A diferencia de otras campañas centradas en especificaciones técnicas, esta serie se ha caracterizado por priorizar relatos y personajes concretos, desde historias locales hasta piezas ligadas a grandes eventos globales, como es el caso del show de Bad Bunny en la Super Bowl.

En esta ocasión, la producción corre a cargo de Apple Image como agencia responsable, con HPLA image en el apartado de productora y Thursday’s Child en producción. La dirección recae en Mike Carson, mientras que la postproducción está firmada por TRAFIK y la música de apoyo corre a cargo de Jack Goodman Sound, configurando un equipo con experiencia en proyectos audiovisuales de gran escala.

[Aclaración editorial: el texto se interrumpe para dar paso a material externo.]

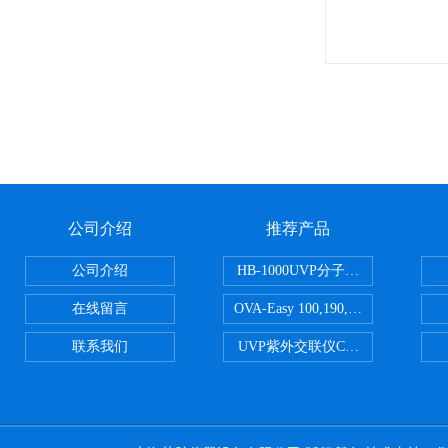
公司介绍
推荐产品
公司介绍
HB-1000UVP分子杂交箱
在线留言
OVA-Easy 100,190,380,580英国Br
联系我们
UVP紫外交联仪CL-1000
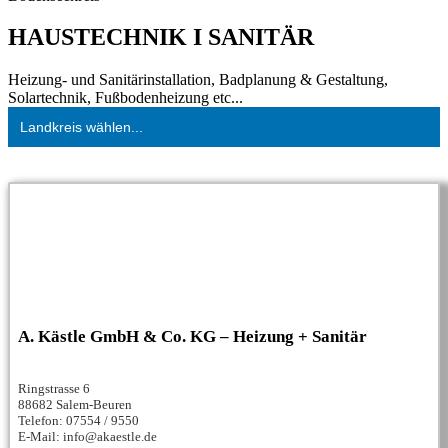
HAUSTECHNIK I SANITÄR
Heizung- und Sanitärinstallation, Badplanung & Gestaltung,
Solartechnik, Fußbodenheizung etc...
Landkreis wählen...
A. Kästle GmbH & Co. KG – Heizung + Sanitär
Ringstrasse 6
88682 Salem-Beuren
Telefon: 07554 / 9550
E-Mail: info@akaestle.de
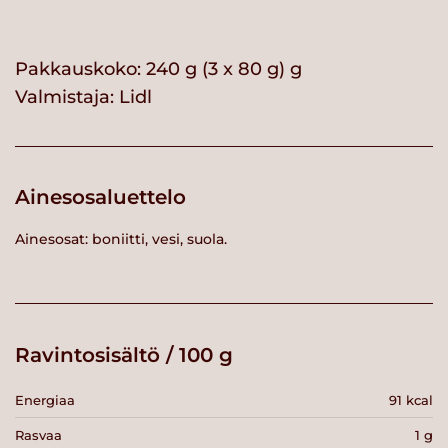
Pakkauskoko: 240 g (3 x 80 g) g
Valmistaja:
Lidl
Ainesosaluettelo
Ainesosat: boniitti, vesi, suola.
Ravintosisältö / 100 g
Energiaa
91 kcal
Rasvaa
1 g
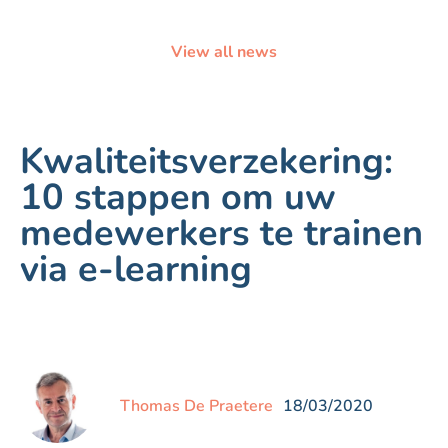
View all news
Kwaliteitsverzekering:
10 stappen om uw
medewerkers te trainen
via e-learning
Thomas De Praetere
18/03/2020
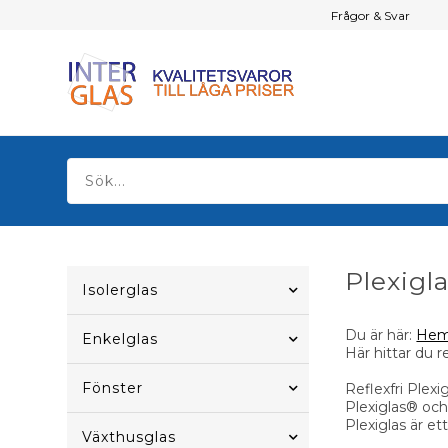
Frågor & Svar
Plexigla
Isolerglas
Du är här:
He
Enkelglas
Här hittar du r
Fönster
Reflexfri Plexi
Plexiglas® och
Plexiglas är e
Växthusglas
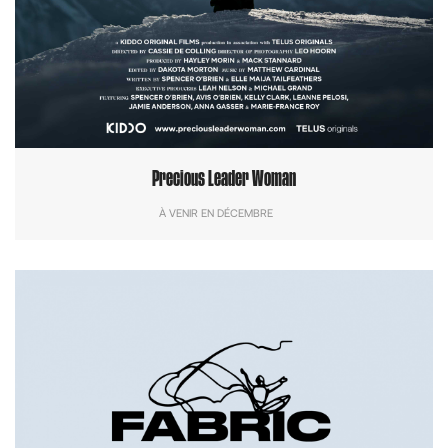
Precious Leader Woman
À VENIR EN DÉCEMBRE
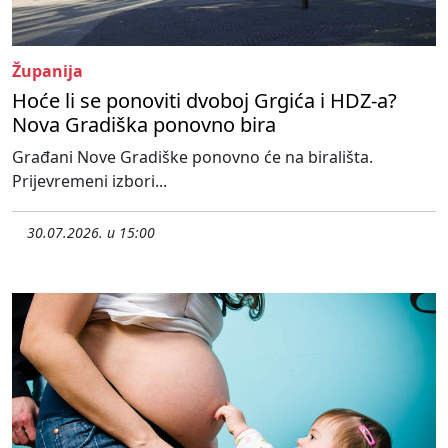
Županija
Hoće li se ponoviti dvoboj Grgića i HDZ-a?
Nova Gradiška ponovno bira
Građani Nove Gradiške ponovno će na birališta.
Prijevremeni izbori...
30.07.2026. u 15:00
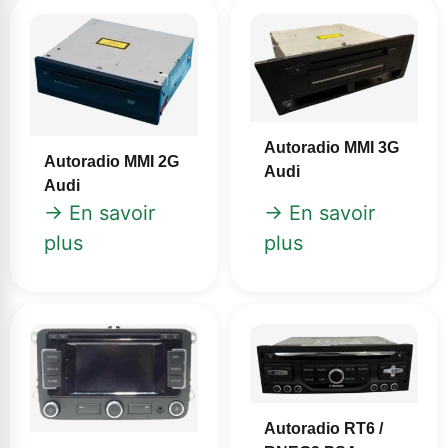
Autoradio MMI 3G
Autoradio MMI 2G
Audi
Audi
→ En savoir
→ En savoir
plus
plus
Autoradio RT6 /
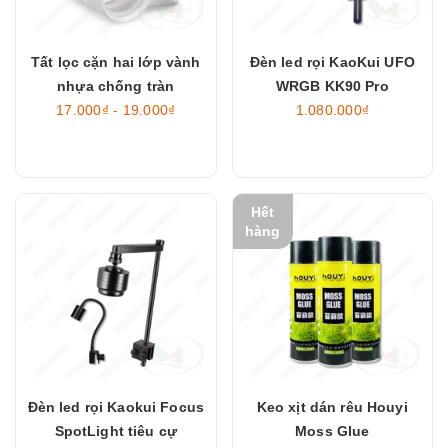
Tất lọc cặn hai lớp vành
Đèn led rọi KaoKui UFO
nhựa chống tràn
WRGB KK90 Pro
17.000₫ - 19.000₫
1.080.000₫
Hết
hàng
Đèn led rọi Kaokui Focus
Keo xịt dán rêu Houyi
SpotLight tiêu cự
Moss Glue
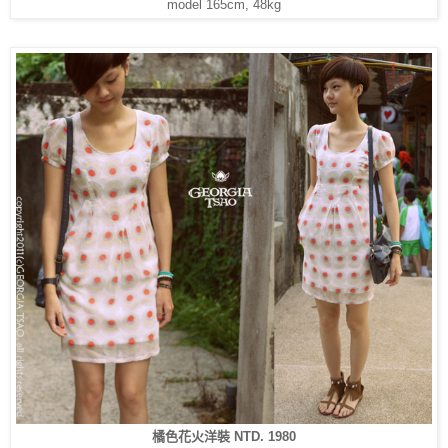
model 165cm, 48kg
橘色花火洋裝 NTD. 1980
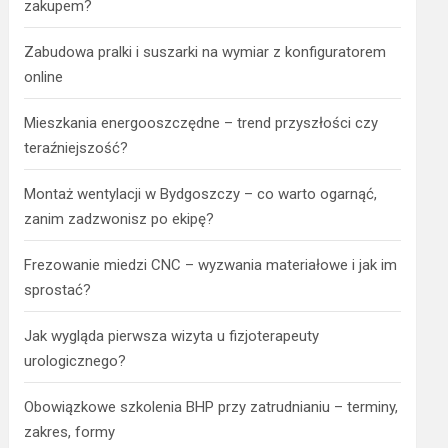
zakupem?
Zabudowa pralki i suszarki na wymiar z konfiguratorem
online
Mieszkania energooszczędne – trend przyszłości czy
teraźniejszość?
Montaż wentylacji w Bydgoszczy – co warto ogarnąć,
zanim zadzwonisz po ekipę?
Frezowanie miedzi CNC – wyzwania materiałowe i jak im
sprostać?
Jak wygląda pierwsza wizyta u fizjoterapeuty
urologicznego?
Obowiązkowe szkolenia BHP przy zatrudnianiu – terminy,
zakres, formy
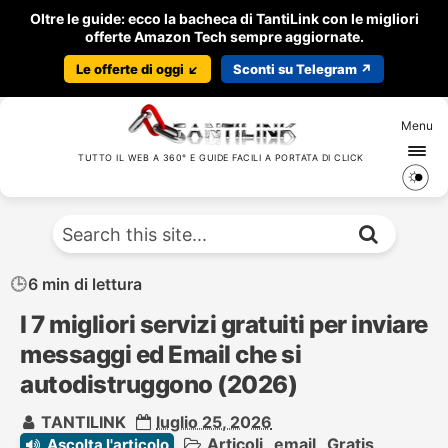
Oltre le guide: ecco la bacheca di TantiLink con le migliori
offerte Amazon Tech sempre aggiornate.
Le offerte di oggi ↙️
Sconti su Telegram ↗️
Menu
TUTTO IL WEB A 360° E GUIDE FACILI A PORTATA DI CLICK
6 min di lettura
I 7 migliori servizi gratuiti per inviare
messaggi ed Email che si
autodistruggono (2026)
TANTILINK
luglio 25, 2026
Articoli
,
email
,
Gratis
,
Ascolta l'articolo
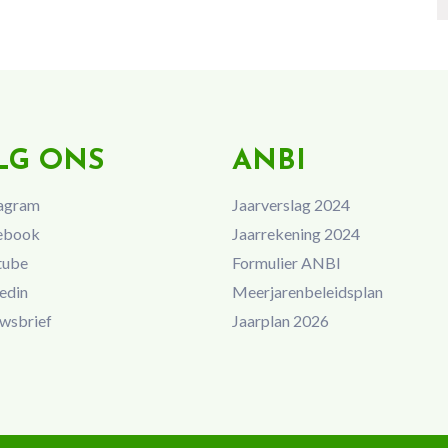
LG ONS
ANBI
agram
Jaarverslag 2024
ebook
Jaarrekening 2024
tube
Formulier ANBI
edin
Meerjarenbeleidsplan
wsbrief
Jaarplan 2026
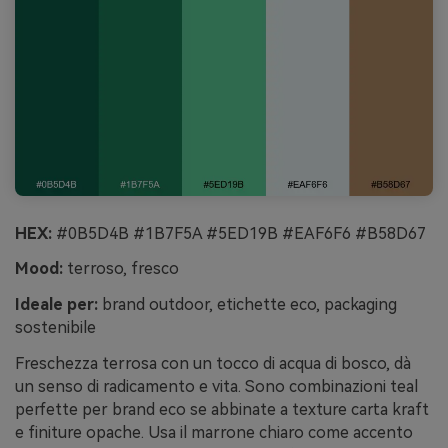
HEX:
#0B5D4B #1B7F5A #5ED19B #EAF6F6 #B58D67
Mood:
terroso, fresco
Ideale per:
brand outdoor, etichette eco, packaging
sostenibile
Freschezza terrosa con un tocco di acqua di bosco, dà
un senso di radicamento e vita. Sono combinazioni teal
perfette per brand eco se abbinate a texture carta kraft
e finiture opache. Usa il marrone chiaro come accento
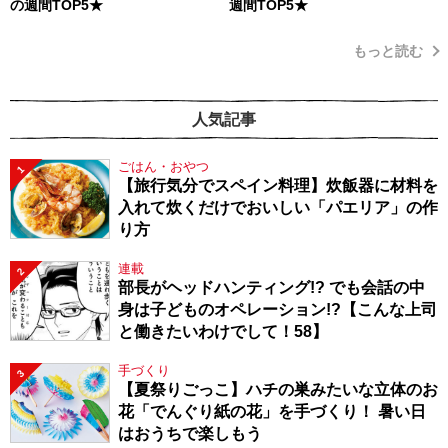
の週間TOP5★
週間TOP5★
もっと読む
人気記事
ごはん・おやつ
1
【旅行気分でスペイン料理】炊飯器に材料を
入れて炊くだけでおいしい「パエリア」の作
り方
連載
2
部長がヘッドハンティング!? でも会話の中
身は子どものオペレーション!?【こんな上司
と働きたいわけでして！58】
手づくり
3
【夏祭りごっこ】ハチの巣みたいな立体のお
花「でんぐり紙の花」を手づくり！ 暑い日
はおうちで楽しもう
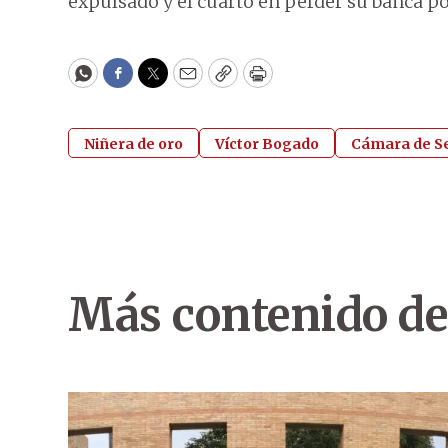
expulsado y el cuarto en perder su banca p
WhatsApp
Facebook
Twitter
Email
Copy
Print
Niñera de oro
Víctor Bogado
Cámara de S
Más contenido de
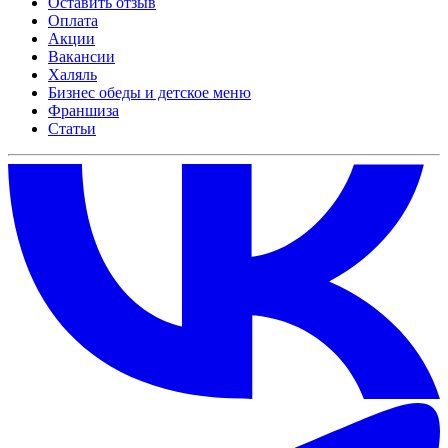
Оставить отзыв
Оплата
Акции
Вакансии
Халяль
Бизнес обеды и детское меню
Франшиза
Статьи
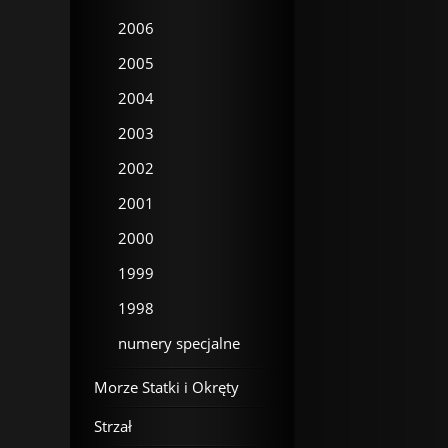
2006
2005
2004
2003
2002
2001
2000
1999
1998
numery specjalne
Morze Statki i Okręty
Strzał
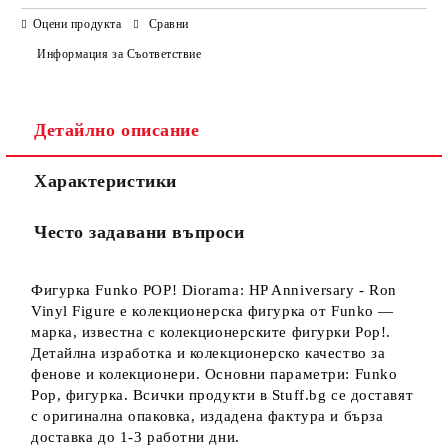
САМО ПОПЪЛНЕТЕ 3 ПОЛЕТА
Оцени продукта
Сравни
Информация за Съответствие
Детайлно описание
Ние ще се свържем с вас в рамките на работния ден.
Характеристики
Често задавани въпроси
Фигурка Funko POP! Diorama: HP Anniversary - Ron
Vinyl Figure е колекционерска фигурка от Funko —
марка, известна с колекционерските фигурки Pop!.
Детайлна изработка и колекционерско качество за
фенове и колекционери. Основни параметри: Funko
Pop, фигурка. Всички продукти в Stuff.bg се доставят
с оригинална опаковка, издадена фактура и бърза
доставка до 1-3 работни дни.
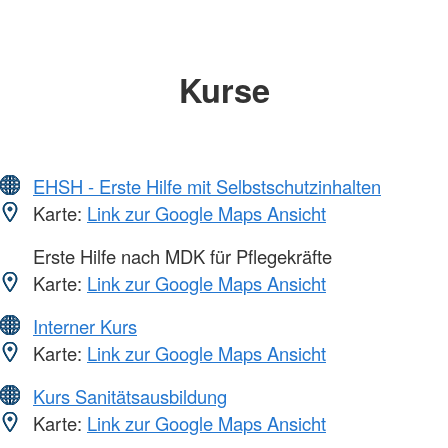
Kurse
EHSH - Erste Hilfe mit Selbstschutzinhalten
Karte:
Link zur Google Maps Ansicht
Erste Hilfe nach MDK für Pflegekräfte
Karte:
Link zur Google Maps Ansicht
Interner Kurs
Karte:
Link zur Google Maps Ansicht
Kurs Sanitätsausbildung
Karte:
Link zur Google Maps Ansicht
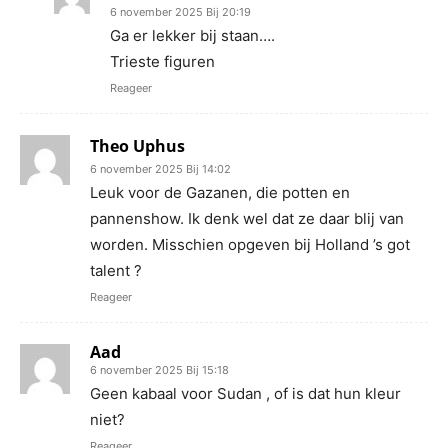
6 november 2025 Bij 20:19
Ga er lekker bij staan….
Trieste figuren
Reageer
Theo Uphus
6 november 2025 Bij 14:02
Leuk voor de Gazanen, die potten en
pannenshow. Ik denk wel dat ze daar blij van
worden. Misschien opgeven bij Holland ’s got
talent ?
Reageer
Aad
6 november 2025 Bij 15:18
Geen kabaal voor Sudan , of is dat hun kleur
niet?
Reageer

La propia ficha de la campaña la presenta como “Apple Captures Fans Reactions to Bad Bunny’s Historic Super Bowl Halftime Show”, subrayando el carácter “histórico” del momento para la representación latina en el entretenimiento mainstream. Aunque el proyecto nace en Estados Unidos, sus ecos son claramente internacionales y se perciben también en la recepción de audiencias europeas.

En conjunto, esta nueva entrega de Shot on iPhone utiliza el tirón global del show de Bad Bunny para articular un relato hecho de miradas, gestos y pantallas compartidas, donde la tecnología funciona como herramienta para contar cómo se vive un acontecimiento masivo desde salones, bares y calles de todo el mundo, incluida Europa. Sin elevar el tono ni caer en grandilocuencias, la pieza deja claro hasta qué punto un concierto televisado puede convertirse en un momento de identidad compartida para millones de personas conectadas por un mismo ritmo.